Deeply, madly, hopelessly in love one day, freaking out that she will never talk to me again the next. The nice thing about my dating life is that we did have some sort of distance between communication because communication wasn’t instant like it is now. If I send a text and don’t get a return one within a few minutes, I know they just don’t want to talk to me, or they are in the one spot in the United States where T-Mobile or Verizon doesn’t cover. Back then, I would call with no guarantee they were even at their house, or they could have just been ignoring me.
Thankfully, I could just justify that they were gone. Now, you find out that they are either instantly in love with you, or they are moving on. There are no justifications.
The techniques and tactics of dating have completely changed. One of the things that haven’t changed is the old silent treatment. We called it the silent treatment anyways. Kids call it ghosting.
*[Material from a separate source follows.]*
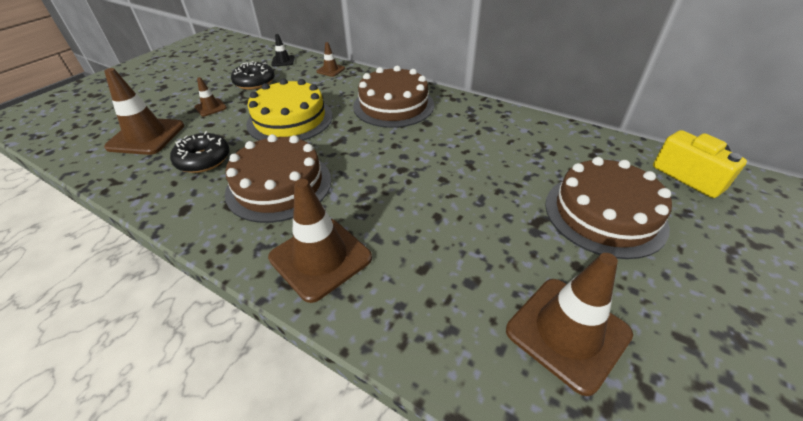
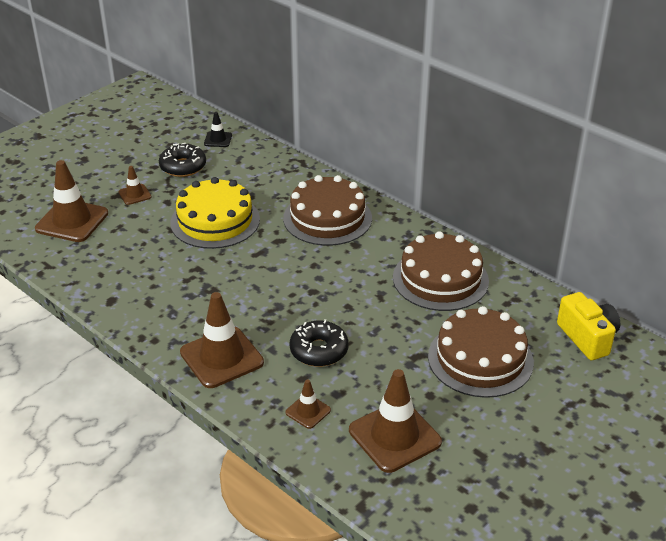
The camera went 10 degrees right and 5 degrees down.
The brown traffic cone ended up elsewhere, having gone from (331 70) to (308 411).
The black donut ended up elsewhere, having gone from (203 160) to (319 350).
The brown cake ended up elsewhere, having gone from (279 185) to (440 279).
Either way, it was a strong tactic used on the battlefield of love.
The problem with me using the silent treatment was that the other person was actually glad that I was. Or they didn’t know that I was even using it. It almost always backfired on me. Most were just glad that I was out of their lives, so they could finally pursue someone they liked.
The silent treatment doesn’t stop when you are in a stable relationship though. In marriage, I’ve had my fair share of the uncomfortable “not talking to you right nows”, which used to cause me a large bit of anxiety.
It sent me into a thought spiral, which introverts do quite a bit. Is she going to ever talk to me again? What is going to happen when I get home from work? Am I going to have to sleep on the couch again?
Now in my old bitter age, I’ve come to not only accept the silent treatment, I look forward to it. I crave it. I go out of my way to get it. And now that I crave it so badly, it comes so infrequently. Why can’t I get banned to the couch? Why aren’t my family leaving me all by myself at home as punishment? Why aren’t people telling me in such a nerd and loser that they don’t want me to come to the party? Where is the librarian telling me to be quiet and go to detention to have a think time?
It’s the curse of the Bitterman that you can never have what you want when you want it.
What are your thoughts about the silent treatment? Do they give you anxiety like young Bitter Ben or do you crave them like Old Bitter Ben?